◆ Task details: The answer must be every line of the records in which the string "voor" appears.

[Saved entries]
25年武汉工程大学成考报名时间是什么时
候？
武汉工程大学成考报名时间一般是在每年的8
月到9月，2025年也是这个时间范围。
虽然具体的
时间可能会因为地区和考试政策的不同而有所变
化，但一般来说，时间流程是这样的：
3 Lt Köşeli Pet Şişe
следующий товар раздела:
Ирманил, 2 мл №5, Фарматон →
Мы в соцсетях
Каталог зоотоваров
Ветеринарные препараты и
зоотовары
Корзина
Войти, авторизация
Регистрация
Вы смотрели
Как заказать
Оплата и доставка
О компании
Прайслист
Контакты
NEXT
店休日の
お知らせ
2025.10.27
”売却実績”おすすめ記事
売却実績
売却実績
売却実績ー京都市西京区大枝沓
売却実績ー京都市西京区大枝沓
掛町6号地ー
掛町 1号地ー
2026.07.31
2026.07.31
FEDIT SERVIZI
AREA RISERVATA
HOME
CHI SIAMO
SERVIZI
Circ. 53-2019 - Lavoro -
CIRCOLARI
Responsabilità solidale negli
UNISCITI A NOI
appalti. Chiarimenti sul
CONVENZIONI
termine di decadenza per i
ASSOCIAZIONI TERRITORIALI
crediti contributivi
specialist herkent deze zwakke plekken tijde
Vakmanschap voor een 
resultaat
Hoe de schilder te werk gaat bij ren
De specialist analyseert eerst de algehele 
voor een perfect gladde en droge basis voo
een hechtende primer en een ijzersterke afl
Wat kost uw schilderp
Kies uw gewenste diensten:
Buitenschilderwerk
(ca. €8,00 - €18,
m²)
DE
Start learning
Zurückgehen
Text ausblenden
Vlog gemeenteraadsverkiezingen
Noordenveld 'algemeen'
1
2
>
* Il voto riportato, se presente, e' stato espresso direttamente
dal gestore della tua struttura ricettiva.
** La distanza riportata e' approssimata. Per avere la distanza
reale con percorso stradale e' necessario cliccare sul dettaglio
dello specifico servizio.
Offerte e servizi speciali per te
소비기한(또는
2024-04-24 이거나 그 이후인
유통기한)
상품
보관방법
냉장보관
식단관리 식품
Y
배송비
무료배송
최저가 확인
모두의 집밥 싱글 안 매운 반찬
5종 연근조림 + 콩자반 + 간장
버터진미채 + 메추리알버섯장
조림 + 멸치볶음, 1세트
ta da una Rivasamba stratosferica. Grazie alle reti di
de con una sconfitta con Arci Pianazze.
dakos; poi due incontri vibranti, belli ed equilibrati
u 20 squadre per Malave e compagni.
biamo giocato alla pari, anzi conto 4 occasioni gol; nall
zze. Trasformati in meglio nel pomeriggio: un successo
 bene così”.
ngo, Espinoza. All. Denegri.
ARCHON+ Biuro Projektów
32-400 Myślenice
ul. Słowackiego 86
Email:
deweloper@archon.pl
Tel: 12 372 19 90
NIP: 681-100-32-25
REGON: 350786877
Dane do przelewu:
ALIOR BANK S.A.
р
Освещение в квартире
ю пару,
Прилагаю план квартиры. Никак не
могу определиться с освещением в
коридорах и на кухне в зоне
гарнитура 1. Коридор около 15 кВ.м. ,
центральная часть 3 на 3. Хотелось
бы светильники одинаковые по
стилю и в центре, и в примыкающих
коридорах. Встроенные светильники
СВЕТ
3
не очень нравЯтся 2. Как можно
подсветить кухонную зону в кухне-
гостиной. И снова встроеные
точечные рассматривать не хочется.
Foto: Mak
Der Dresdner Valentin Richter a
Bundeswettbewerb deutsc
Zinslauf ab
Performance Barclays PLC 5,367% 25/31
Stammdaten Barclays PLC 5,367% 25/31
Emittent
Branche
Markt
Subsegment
...
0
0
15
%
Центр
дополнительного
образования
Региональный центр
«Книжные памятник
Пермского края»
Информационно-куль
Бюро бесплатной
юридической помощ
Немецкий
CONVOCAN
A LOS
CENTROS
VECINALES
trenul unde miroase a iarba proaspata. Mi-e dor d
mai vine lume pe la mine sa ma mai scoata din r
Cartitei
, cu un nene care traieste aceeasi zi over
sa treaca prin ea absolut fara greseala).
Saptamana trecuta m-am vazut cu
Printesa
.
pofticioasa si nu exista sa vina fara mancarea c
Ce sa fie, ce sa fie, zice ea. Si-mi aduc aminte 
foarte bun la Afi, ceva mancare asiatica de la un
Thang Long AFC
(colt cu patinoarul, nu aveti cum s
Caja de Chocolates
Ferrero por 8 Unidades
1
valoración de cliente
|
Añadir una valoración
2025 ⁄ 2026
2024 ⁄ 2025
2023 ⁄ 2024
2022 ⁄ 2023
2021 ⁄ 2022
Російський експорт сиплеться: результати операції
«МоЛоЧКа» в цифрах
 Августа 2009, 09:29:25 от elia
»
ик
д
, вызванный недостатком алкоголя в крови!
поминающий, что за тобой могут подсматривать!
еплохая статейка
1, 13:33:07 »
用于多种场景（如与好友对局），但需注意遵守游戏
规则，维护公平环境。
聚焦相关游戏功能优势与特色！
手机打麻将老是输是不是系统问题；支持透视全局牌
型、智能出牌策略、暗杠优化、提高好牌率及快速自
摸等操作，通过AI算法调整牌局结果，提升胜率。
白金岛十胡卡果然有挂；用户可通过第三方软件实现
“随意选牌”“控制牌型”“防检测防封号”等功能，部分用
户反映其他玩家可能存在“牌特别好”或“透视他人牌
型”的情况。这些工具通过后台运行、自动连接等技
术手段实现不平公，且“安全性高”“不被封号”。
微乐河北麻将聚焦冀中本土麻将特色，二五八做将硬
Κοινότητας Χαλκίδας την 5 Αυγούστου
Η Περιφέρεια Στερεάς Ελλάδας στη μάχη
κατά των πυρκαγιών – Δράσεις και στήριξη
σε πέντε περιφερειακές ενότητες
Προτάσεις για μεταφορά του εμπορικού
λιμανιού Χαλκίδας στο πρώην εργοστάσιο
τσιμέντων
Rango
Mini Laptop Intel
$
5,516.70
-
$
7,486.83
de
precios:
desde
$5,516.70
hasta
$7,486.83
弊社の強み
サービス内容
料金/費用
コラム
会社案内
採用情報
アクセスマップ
* * *
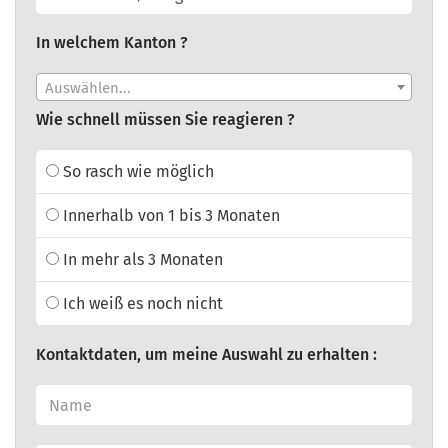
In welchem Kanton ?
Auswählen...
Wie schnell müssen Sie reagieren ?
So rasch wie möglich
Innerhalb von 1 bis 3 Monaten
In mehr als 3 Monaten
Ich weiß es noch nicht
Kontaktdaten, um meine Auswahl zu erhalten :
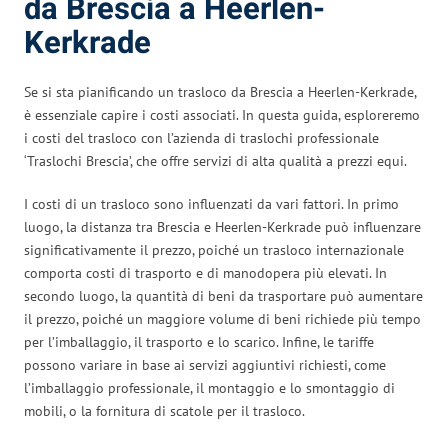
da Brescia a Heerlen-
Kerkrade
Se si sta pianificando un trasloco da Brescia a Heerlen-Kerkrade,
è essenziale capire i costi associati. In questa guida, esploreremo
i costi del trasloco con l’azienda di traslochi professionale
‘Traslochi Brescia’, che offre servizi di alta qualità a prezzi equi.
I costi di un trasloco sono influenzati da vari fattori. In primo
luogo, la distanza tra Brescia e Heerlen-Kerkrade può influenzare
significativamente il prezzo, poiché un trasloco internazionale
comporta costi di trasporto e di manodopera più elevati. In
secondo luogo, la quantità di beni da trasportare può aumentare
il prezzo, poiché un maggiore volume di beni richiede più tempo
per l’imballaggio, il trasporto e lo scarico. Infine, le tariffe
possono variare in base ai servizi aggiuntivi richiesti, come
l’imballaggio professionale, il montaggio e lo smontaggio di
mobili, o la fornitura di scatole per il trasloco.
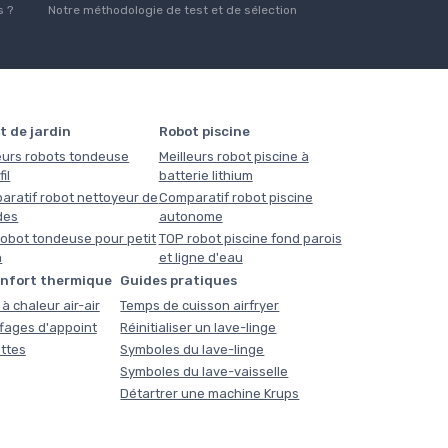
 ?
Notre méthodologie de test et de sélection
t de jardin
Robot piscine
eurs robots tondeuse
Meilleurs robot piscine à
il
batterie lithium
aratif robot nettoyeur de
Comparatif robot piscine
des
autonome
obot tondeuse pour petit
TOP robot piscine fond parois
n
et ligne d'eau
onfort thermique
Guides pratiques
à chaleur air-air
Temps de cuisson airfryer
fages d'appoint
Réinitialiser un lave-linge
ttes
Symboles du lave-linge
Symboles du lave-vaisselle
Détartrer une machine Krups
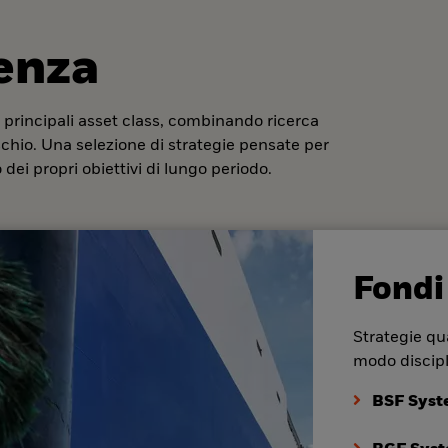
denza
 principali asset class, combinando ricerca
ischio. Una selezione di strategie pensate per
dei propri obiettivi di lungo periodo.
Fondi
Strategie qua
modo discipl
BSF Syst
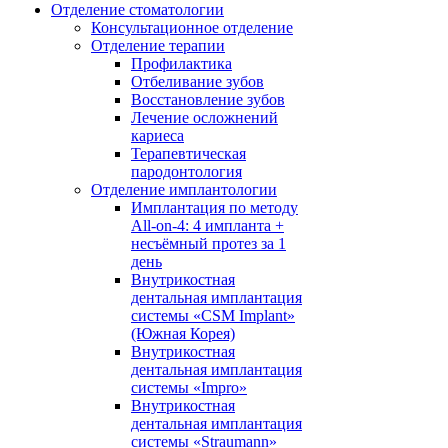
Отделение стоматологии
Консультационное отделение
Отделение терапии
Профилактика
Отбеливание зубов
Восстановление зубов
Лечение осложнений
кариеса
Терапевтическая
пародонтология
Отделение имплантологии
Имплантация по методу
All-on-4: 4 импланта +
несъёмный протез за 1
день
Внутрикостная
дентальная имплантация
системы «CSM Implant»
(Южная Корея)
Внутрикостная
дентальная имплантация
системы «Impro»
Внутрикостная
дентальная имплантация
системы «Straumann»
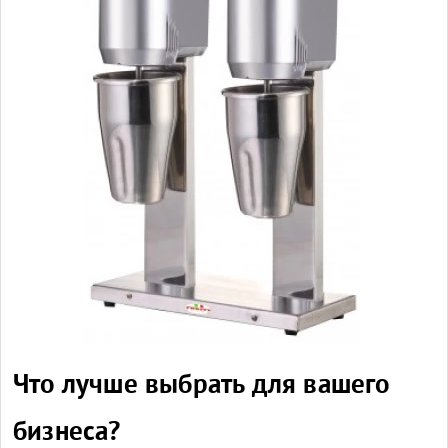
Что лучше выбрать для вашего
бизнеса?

◆ Task result:
Vakmanschap voor een 
voor een perfect gladde en droge basis voo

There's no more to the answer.